In Koeripur, Lakhapur, Annai and Dallipur villages, the only evidence of the government is the solitary hand pump. These hamlets have no schools, no dispensaries, no electricity and no roads. Officially, untouchability has been banned, but the discrimination against scheduled castes remains so pervasive that in 1989 the government passed a legislation called the Prevention of Atrocities Act. The Act made it illegal to intimidate, humiliate and carry out atrocities against members of Scheduled Castes and Tribes, including parading people naked through the streets, forcing them to eat faeces, taking away their land, polluting their water, interfering their right to vote and burning down their home.

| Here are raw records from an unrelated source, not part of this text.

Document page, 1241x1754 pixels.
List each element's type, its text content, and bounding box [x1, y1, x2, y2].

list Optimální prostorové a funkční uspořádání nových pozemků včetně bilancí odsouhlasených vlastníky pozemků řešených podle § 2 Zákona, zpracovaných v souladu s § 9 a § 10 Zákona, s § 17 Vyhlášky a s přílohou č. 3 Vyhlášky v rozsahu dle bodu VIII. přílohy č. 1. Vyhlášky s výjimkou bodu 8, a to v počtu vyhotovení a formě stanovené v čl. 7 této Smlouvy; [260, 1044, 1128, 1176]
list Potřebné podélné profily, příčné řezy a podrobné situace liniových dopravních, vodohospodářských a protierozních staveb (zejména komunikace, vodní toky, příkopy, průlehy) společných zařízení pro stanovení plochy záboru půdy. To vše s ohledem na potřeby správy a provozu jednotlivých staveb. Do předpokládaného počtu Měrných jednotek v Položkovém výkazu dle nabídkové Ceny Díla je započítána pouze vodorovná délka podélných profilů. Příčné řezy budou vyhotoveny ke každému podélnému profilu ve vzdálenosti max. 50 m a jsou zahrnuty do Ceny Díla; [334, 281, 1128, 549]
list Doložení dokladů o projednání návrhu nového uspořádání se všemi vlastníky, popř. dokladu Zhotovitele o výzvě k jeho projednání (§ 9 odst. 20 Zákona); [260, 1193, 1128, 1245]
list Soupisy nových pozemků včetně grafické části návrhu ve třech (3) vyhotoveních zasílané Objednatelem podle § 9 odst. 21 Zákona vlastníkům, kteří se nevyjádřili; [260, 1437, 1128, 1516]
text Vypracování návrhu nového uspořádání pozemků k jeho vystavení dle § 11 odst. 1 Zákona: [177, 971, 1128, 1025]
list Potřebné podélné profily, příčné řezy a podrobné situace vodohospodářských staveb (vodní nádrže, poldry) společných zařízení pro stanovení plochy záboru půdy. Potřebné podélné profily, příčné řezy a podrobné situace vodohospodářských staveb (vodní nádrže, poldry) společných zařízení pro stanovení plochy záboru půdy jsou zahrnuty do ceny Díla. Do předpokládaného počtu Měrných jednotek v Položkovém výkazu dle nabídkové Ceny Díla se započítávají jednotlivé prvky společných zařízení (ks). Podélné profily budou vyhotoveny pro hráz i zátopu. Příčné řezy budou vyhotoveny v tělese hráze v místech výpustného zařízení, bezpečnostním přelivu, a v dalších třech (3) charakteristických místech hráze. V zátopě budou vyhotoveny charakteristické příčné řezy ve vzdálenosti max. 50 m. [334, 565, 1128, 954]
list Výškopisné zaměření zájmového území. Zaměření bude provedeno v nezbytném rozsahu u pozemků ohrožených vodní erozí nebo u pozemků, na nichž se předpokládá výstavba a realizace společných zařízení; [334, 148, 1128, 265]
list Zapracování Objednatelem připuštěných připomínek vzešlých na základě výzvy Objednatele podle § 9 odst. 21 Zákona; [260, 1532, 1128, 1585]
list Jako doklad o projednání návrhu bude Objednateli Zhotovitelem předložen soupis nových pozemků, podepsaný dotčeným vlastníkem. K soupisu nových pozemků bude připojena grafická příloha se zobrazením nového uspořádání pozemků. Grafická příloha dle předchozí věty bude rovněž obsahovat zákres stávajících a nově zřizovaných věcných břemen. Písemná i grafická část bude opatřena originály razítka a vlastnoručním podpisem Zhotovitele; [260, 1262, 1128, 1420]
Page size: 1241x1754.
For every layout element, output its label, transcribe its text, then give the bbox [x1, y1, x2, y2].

It hasn’t had much effect on the ground though. For instance, Musahar children still have to sit outside classrooms or are kept away from the children of upper caste people.

Devoid of healthcare

In Koeripur village, the majority of the 39 families of Musahars work in brick kilns or migrates to Punjab or Haryana to work as agricultural labor. While working in the fields, they sweep up the grain left behind on freshly threshed fields. Faced by hunger, they scoop up morsels from the burrows of rodents.

The brazen practice of untouchability by the staff at the government healthcare system and its failures continue to impact the community directly. Auxiliary nurse midwives and accredited social health activists (or ASHA) in the area are mostly drawn from upper caste and seldom visit the Musahar households.